_Problems to work on_:
**1.** List every Layer 2 rollup that the Ethereum overview below names in the sentence describing where most consumer activity happens today.
**2.** According to the Ethereum overview below, by roughly what percentage did the move to proof-of-stake reduce energy consumption?
**3.** Repeat the portion of the Ethereum overview below that opens with the words containing "We almost never" and closes with "tooling, cheap fees.".

_Reading text_:
────────────────────
What is Ethereum, exactly?

Ethereum is the original smart-contract blockchain, launched in July 2015 by Vitalik Buterin, Gavin Wood, and a co-founding team. It introduced the Ethereum Virtual Machine (EVM) — a deterministic execution environment that any developer can deploy code to — and the Solidity language, which together created the smart-contract category that almost every other chain now competes within.

Ethereum transitioned to proof-of-stake in September 2022 (The Merge), reducing energy consumption by roughly 99.95%. Today most consumer activity happens not on Ethereum mainnet but on its Layer 2 rollups — Starknet, Arbitrum, Optimism, Base, zkSync, Polygon zkEVM, Scroll, Linea — which inherit Ethereum’s security while delivering low fees and higher throughput.

Mainnet vs Layer 2 — which does DevMind build on?

We almost never deploy consumer-facing contracts directly to Ethereum mainnet anymore. The fee model just doesn’t fit consumer products at scale. Our default deployment targets in 2026 are:

  • Base or Arbitrum for general EVM consumer apps — broad wallet support, mature tooling, cheap fees.
  • Starknet when zk-proofs matter or when Cairo’s expressivity is a fit.
  • Optimism when participation in the Superchain ecosystem (Base, OP Mainnet) is a deliberate choice.
  • Mainnet only for high-value, low-volume contracts where users will tolerate higher fees — institutional, infrastructure, or settlement-layer use cases.

The EVM, Solidity, and the EVM-equivalent L2 ecosystem

Most Ethereum L2s are “EVM-equivalent” — they execute the same bytecode as mainnet, which means contracts written in Solidity (or Vyper, or Yul) can be deployed across multiple chains with minimal changes. Tooling — Foundry, Hardhat, Viem, Wagmi, OpenZeppelin libraries — works across the entire EVM ecosystem.

Starknet is an exception: it has its own VM and Cairo as its native language. The trade-off is recent: better zk-friendly properties and account-abstraction native, in exchange for a smaller ecosystem.

When does DevMind reach for Ethereum vs. alternatives?

We reach for Ethereum (mainnet or L2) when:

  • The product needs to compose with existing EVM dApps (DeFi protocols, NFT marketplaces, identity systems like ENS).
────────────────────
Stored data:
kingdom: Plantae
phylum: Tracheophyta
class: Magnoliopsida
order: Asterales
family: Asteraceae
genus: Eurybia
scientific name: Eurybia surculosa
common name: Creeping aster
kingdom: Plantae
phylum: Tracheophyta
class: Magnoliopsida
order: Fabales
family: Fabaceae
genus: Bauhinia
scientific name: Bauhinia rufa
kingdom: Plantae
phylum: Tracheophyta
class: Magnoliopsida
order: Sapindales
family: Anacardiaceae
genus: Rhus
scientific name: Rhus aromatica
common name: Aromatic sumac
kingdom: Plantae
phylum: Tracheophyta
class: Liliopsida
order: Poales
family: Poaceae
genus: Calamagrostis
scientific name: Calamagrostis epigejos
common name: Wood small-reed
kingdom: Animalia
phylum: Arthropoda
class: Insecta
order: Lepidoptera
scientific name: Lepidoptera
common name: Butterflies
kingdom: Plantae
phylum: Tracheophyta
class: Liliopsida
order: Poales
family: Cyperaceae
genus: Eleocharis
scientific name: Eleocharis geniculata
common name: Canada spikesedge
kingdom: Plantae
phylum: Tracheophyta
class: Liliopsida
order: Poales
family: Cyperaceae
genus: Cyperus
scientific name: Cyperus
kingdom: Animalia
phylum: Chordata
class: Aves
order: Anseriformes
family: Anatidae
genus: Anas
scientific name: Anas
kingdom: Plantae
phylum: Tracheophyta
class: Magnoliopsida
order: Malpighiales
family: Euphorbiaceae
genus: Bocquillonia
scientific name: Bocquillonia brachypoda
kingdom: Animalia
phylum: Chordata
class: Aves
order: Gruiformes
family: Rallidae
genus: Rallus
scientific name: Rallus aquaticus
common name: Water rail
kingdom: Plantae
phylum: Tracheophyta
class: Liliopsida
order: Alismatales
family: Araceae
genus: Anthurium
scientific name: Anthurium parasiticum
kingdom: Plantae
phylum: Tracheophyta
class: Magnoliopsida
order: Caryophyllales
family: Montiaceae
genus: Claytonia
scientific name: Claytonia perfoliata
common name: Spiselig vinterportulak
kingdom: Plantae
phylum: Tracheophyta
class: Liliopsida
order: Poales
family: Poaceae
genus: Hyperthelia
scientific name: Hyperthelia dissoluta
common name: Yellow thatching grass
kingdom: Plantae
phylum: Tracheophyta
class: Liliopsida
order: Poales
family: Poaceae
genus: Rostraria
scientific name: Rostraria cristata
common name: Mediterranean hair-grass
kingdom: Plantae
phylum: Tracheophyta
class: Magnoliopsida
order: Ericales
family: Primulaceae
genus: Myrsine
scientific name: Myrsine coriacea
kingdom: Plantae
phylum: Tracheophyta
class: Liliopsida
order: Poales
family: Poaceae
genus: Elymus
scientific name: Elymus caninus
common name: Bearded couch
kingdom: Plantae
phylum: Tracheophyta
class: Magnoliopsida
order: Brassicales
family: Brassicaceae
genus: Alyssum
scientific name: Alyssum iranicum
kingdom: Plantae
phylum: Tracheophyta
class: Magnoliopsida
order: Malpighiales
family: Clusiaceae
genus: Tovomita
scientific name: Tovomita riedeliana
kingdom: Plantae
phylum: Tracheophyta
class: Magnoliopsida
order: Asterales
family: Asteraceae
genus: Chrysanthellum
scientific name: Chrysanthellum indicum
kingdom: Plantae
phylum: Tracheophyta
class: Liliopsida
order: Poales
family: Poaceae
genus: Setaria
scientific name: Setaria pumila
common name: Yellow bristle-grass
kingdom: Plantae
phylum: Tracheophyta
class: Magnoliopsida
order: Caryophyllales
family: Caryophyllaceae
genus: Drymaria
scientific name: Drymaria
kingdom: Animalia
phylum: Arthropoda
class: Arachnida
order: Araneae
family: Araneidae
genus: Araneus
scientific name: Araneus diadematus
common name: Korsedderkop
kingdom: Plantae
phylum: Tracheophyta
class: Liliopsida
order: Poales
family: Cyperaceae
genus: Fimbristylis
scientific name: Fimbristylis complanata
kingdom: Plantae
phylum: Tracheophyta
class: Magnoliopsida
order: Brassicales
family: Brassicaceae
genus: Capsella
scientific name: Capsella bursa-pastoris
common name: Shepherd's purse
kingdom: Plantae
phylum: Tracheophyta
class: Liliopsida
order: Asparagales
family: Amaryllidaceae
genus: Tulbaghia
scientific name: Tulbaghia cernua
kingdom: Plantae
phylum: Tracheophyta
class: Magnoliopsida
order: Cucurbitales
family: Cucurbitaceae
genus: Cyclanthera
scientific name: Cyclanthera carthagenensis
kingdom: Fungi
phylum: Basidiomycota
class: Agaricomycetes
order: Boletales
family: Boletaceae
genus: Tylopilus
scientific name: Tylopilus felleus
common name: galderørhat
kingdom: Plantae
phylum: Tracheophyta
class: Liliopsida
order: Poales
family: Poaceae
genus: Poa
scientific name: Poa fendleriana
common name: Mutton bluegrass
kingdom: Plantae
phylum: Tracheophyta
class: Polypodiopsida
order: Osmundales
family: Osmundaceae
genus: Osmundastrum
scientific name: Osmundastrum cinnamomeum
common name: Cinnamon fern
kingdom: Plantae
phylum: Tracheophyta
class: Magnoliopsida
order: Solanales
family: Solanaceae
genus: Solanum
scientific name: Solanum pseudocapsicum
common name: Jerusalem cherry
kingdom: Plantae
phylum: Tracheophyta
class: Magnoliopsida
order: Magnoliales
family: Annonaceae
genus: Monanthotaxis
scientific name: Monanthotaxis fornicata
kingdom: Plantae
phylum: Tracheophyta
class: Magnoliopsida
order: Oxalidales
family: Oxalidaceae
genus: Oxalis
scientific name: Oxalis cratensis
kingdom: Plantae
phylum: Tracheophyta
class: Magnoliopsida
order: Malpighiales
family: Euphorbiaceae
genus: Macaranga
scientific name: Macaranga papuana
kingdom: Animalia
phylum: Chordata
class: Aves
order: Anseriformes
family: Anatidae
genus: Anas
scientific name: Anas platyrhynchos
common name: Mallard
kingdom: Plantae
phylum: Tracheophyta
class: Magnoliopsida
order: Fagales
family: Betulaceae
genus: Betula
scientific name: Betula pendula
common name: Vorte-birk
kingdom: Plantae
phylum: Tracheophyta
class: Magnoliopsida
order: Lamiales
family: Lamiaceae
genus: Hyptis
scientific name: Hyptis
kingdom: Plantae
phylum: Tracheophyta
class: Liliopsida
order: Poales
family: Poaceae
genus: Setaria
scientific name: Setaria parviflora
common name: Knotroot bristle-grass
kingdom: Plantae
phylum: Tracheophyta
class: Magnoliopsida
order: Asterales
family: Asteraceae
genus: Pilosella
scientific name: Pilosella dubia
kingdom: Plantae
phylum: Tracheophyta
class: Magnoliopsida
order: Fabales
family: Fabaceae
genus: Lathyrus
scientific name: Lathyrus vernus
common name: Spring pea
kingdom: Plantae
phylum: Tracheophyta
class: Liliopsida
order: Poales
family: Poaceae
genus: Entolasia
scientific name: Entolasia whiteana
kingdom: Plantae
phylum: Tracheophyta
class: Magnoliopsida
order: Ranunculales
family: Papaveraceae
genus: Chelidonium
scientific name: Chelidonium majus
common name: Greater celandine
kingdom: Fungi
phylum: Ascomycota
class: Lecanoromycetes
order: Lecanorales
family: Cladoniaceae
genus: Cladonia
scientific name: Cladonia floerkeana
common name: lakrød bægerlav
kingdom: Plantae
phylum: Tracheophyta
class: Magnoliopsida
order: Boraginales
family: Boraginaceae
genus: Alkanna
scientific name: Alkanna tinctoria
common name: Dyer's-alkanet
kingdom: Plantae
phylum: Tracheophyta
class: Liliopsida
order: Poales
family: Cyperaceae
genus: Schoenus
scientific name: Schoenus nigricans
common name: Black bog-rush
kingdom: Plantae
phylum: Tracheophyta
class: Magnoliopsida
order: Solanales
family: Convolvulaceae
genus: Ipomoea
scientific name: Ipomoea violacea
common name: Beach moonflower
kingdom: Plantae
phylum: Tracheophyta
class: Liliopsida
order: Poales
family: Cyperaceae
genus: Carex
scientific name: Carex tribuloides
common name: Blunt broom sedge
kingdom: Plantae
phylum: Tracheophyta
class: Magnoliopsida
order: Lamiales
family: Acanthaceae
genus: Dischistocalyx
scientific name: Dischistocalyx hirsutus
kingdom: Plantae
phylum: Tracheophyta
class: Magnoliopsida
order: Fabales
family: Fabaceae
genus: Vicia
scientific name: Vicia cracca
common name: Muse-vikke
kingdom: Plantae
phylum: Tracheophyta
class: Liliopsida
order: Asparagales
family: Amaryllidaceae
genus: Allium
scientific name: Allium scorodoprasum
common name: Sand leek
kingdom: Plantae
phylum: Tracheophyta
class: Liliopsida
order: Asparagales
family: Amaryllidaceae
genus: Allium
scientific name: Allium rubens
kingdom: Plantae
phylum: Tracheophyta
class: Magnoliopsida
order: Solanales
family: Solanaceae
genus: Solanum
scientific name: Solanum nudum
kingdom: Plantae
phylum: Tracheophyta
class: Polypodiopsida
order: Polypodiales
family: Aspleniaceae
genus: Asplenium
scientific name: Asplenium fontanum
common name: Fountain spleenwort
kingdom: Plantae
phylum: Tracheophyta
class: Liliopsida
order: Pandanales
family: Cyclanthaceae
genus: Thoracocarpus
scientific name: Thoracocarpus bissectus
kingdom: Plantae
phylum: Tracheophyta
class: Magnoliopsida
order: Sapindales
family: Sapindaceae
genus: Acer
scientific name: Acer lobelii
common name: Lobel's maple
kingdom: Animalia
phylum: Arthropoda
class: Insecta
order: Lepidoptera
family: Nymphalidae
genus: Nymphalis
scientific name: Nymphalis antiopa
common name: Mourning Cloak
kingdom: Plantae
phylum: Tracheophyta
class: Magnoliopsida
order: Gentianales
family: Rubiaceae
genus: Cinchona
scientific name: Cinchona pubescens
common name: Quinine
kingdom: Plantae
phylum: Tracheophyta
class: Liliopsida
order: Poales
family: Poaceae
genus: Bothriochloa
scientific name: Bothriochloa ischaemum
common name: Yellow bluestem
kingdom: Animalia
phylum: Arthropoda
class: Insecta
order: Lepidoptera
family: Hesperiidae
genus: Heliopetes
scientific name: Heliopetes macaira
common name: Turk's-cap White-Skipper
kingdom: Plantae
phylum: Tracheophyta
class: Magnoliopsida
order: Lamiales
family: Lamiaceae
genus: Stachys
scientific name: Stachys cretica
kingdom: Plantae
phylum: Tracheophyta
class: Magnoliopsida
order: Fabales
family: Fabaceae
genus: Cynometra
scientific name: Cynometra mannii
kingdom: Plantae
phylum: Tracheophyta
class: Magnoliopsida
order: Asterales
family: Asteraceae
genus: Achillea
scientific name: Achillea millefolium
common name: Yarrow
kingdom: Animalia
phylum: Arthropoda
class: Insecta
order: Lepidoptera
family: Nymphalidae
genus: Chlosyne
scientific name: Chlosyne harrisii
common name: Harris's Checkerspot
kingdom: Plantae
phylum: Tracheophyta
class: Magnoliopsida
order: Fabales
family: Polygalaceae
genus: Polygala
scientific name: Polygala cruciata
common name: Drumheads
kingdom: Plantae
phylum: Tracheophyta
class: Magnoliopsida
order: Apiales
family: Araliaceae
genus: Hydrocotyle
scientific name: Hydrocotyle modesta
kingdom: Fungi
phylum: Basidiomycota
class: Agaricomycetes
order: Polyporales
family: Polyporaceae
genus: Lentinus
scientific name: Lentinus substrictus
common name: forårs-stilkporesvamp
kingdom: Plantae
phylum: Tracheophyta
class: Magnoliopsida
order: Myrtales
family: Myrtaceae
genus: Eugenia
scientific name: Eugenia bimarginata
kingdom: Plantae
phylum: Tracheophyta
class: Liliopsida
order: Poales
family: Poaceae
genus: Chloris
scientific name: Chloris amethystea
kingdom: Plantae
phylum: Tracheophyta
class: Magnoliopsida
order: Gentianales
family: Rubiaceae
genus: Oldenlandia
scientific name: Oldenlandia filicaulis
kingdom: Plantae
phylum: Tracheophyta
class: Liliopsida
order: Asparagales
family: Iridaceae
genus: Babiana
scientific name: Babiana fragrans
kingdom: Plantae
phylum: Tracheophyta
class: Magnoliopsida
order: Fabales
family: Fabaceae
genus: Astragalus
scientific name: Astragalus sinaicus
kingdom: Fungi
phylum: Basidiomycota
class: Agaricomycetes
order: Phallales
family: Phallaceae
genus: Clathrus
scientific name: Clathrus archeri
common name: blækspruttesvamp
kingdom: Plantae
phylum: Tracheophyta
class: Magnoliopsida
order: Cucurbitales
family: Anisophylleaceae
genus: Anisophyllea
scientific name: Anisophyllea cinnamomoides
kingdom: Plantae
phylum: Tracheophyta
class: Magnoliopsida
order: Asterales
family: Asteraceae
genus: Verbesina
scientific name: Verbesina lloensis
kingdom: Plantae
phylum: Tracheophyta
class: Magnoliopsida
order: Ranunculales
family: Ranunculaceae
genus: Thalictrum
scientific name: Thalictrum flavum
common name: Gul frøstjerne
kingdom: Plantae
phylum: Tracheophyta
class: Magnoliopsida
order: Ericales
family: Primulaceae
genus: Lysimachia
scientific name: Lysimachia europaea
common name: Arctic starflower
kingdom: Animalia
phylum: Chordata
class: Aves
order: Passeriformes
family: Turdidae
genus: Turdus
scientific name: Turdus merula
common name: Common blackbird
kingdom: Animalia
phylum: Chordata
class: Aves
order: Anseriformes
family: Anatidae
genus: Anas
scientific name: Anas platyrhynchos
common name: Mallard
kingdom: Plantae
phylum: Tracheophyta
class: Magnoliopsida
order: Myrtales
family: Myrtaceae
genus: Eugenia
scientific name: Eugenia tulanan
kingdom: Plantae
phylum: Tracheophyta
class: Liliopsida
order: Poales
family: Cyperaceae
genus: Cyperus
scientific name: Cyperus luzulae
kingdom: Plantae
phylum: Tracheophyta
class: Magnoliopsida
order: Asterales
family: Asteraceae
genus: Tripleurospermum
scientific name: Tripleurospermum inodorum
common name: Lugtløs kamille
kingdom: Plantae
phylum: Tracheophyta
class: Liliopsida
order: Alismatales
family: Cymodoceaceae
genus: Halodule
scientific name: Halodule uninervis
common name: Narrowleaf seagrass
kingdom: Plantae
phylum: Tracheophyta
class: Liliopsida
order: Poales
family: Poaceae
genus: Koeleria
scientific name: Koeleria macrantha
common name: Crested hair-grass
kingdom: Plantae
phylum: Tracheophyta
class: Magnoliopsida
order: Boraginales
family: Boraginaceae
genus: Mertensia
────────────────────
_Outputs for the tasks_:
**1.** Starknet, Arbitrum, Optimism, Base, zkSync, Polygon zkEVM, Scroll, Linea

**2.** Roughly 99.95%.

**3.**
We almost never deploy consumer-facing contracts directly to Ethereum mainnet anymore. The fee model just doesn’t fit consumer products at scale. Our default deployment targets in 2026 are:

  • Base or Arbitrum for general EVM consumer apps — broad wallet support, mature tooling, cheap fees.